Polizei soll sich als Teil der Stadt zeigen

Der neue Polizeipräsident von Mülheim und Essen ist ein alter Hase: Er kennt den Job im Streifenwagen aus eigener, jahrelanger Erfahrung als Beamter auf Mülheims Straßen, er kennt Mülheim, wo er lebt, und Essen, wo er aufgewachsen ist. Seit 1. April ist Richter Chef von 2200 Polizeibeamten der Doppelbehörde, deren Hauptaufgabe die Erhaltung der öffentlichen Sicherheit ist.

Laut Kriminalitätsstatistik sind Essen und Mülheim sichere Großstädte, nach wie vor. „Es ist schon eine Herausforderung die Zahlen auch so zu halten“, betonte Frank Richter beim Redaktionsbesuch in Mülheim. Er nimmt die mitunter gefühlte Unsicherheit der Menschen durchaus ernst, auch wenn er sagt: „Ich glaube, dass die Schere auseinandergeht, zwischen dem realen Bild und dem, was man in seinem Stadtteil fühlt.“

Kriminalität gebe es nun einmal in jeder Stadt, räumt Richter ein, und temporäre Brennpunkte auch. Doch das Grundvertrauen in die Sicherheit ist für ihn ein unverzichtbares Gut: „Es ist wichtig für die Bürger einer Stadt, das Gefühl zu haben, ich kann hier sicher leben“, betonte er. Der Wohnwert einer Stadt hänge zum großen Teil auch von der gefühlten Sicherheit ab, so Richter.
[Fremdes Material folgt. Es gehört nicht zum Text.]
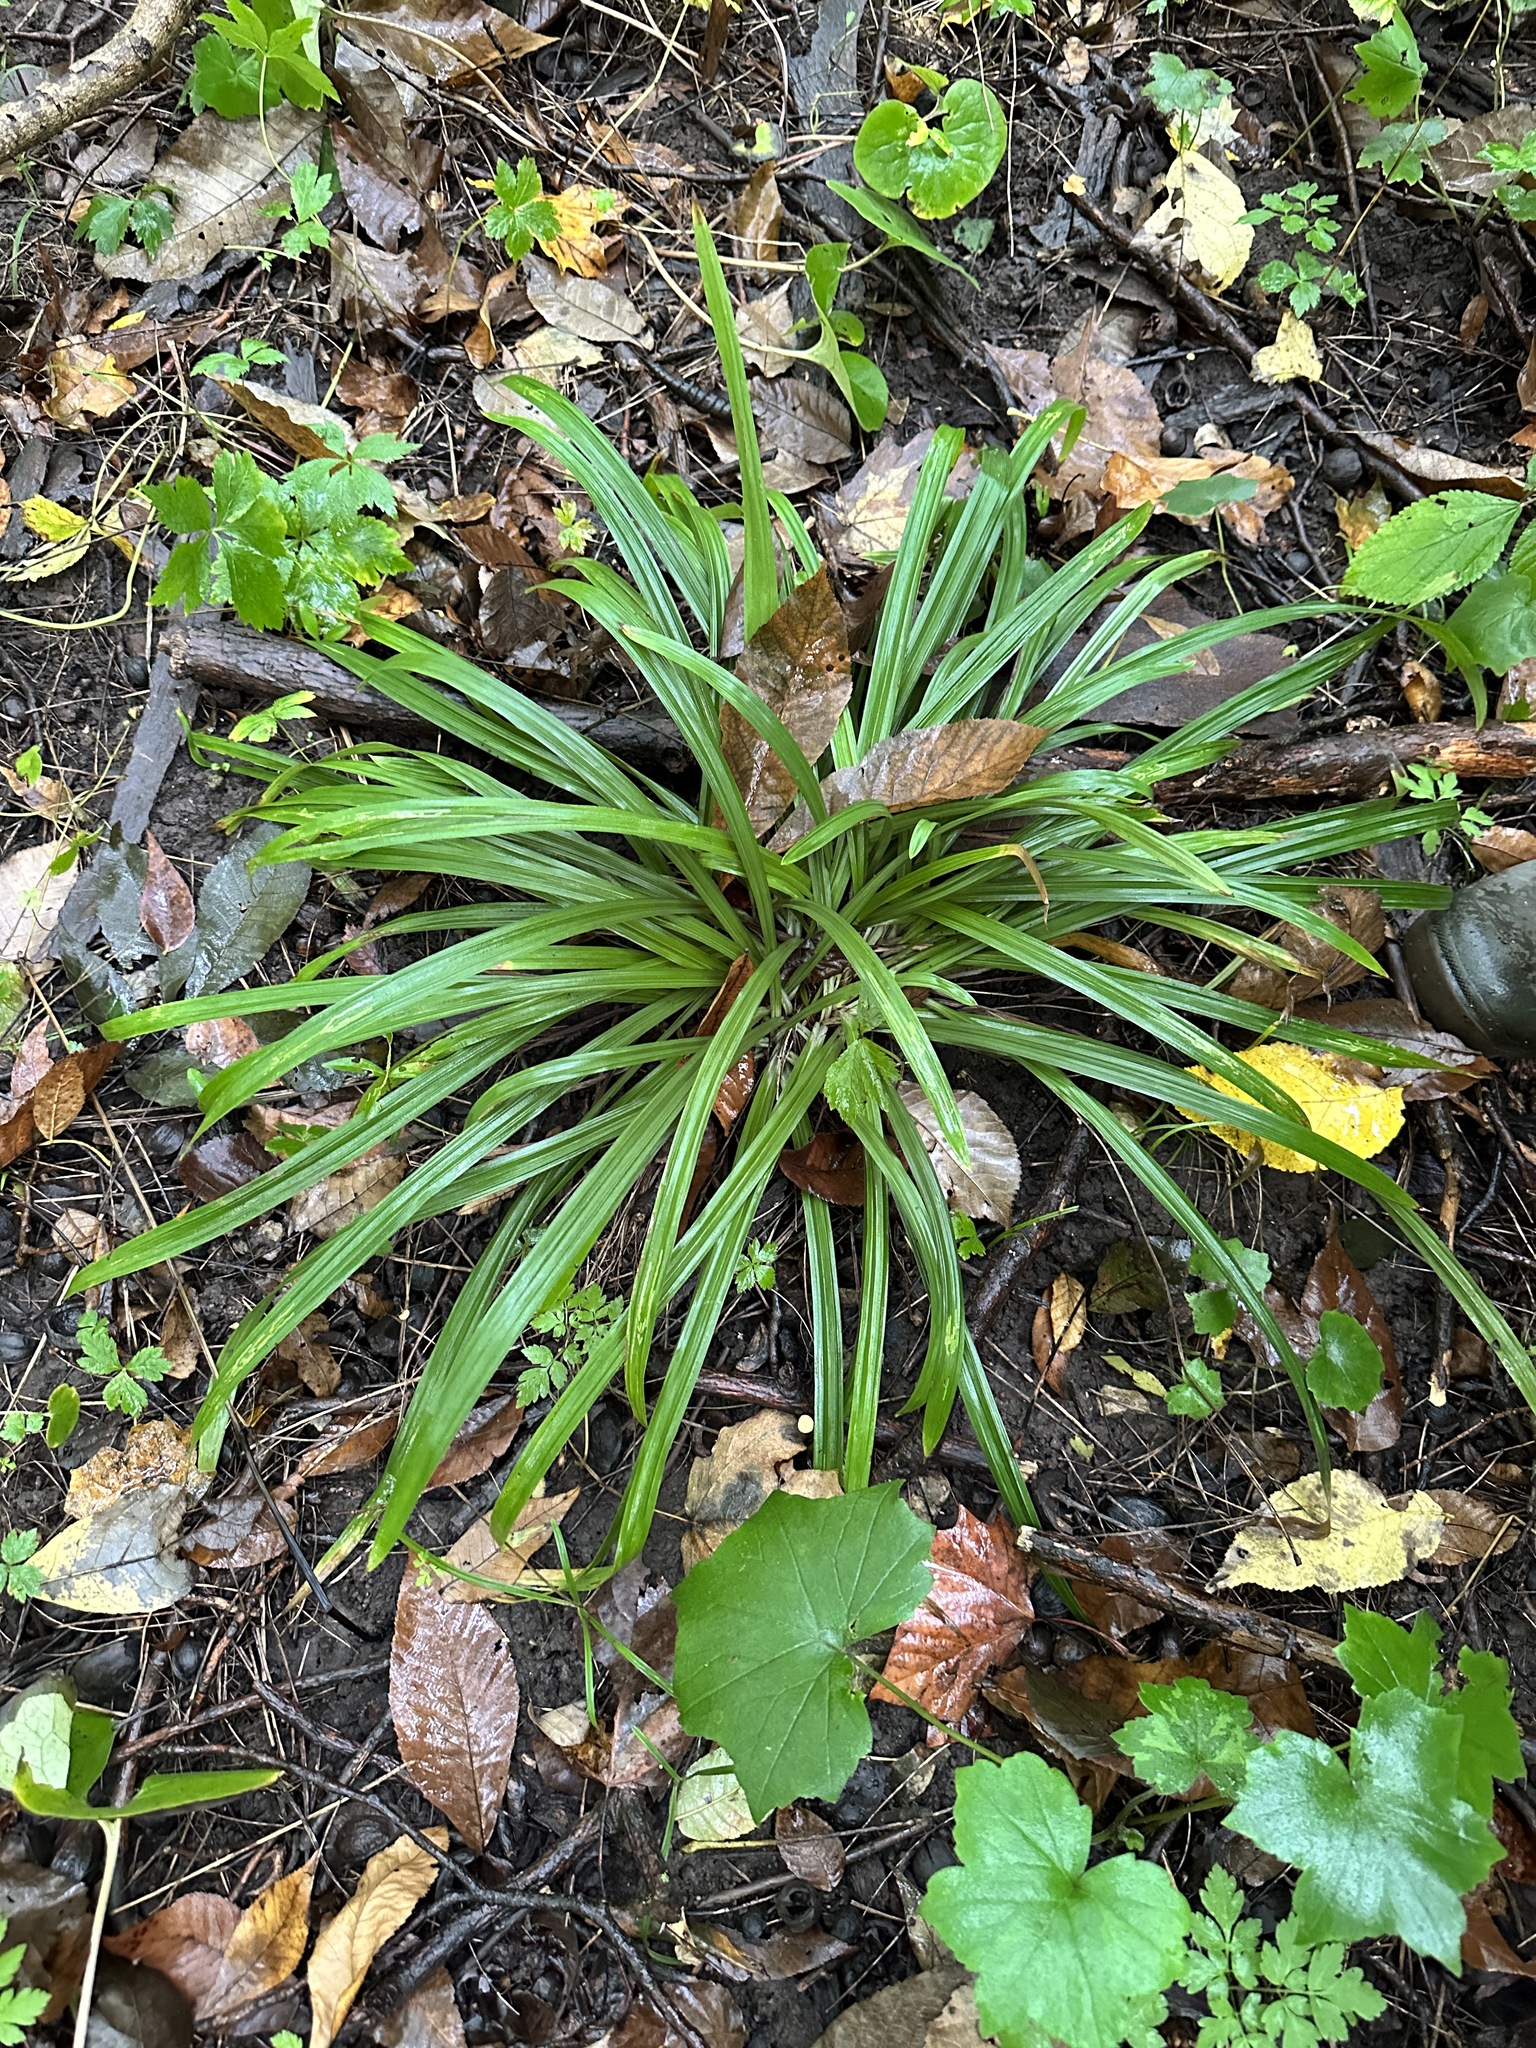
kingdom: Plantae
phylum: Tracheophyta
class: Liliopsida
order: Poales
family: Cyperaceae
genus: Carex
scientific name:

Daran weiter zu arbeiten, das sieht der Polizeipräsident als eine wichtige Aufgabe an, wobei er gern „noch mehr Leute mit ins Boot holen“ möchte, „um die Städte sicherer zu machen.“ Er nennt die Zusammenarbeit mit städtischen Behörden oder auch Wohnungsbaugesellschaften als Beispiele: „Für den Wohnwert einer Stadt ist die Frage der Sicherheit ein wichtiger Punkt.“ An dem viele aus einer Stadtgesellschaft mitarbeiten könnten und auch sollten.

Transparenz, auch bei polizeilichen Entscheidungen, ist ein weiterer Aspekt, auf den der Polizeipräsident großen Wert legt. „Ich halte es für wichtig, Transparenz darzustellen.“ Die Polizei sollte sich in bestimmten Bereichen mehr öffnen, meint er. „Mir ist wichtig, dass Polizei sich als Teil dieser Stadt fühlt und das auch nach außen hin zeigt.“

Dass viele seiner Beamten in einer der beiden Städte leben, in denen sie auch Dienst tun, sieht Frank Richter als großen Vorteil an: „Das ist ein weicher Faktor, der aber nicht zu unterschätzen ist.“

Polizeipräsident Richter weiß, dass der Job der Polizei nicht einfacher geworden ist. Er nennt Veränderungen zum Negativen wie Respektlosigkeit gegenüber Polizisten und Rettungskräften, aber auch im Umgang der Menschen miteinander. Dennoch sei der Polizeiberuf nach wie vor attraktiv, was er auch daran festmacht, dass es keinen Mangel an Bewerbern gibt.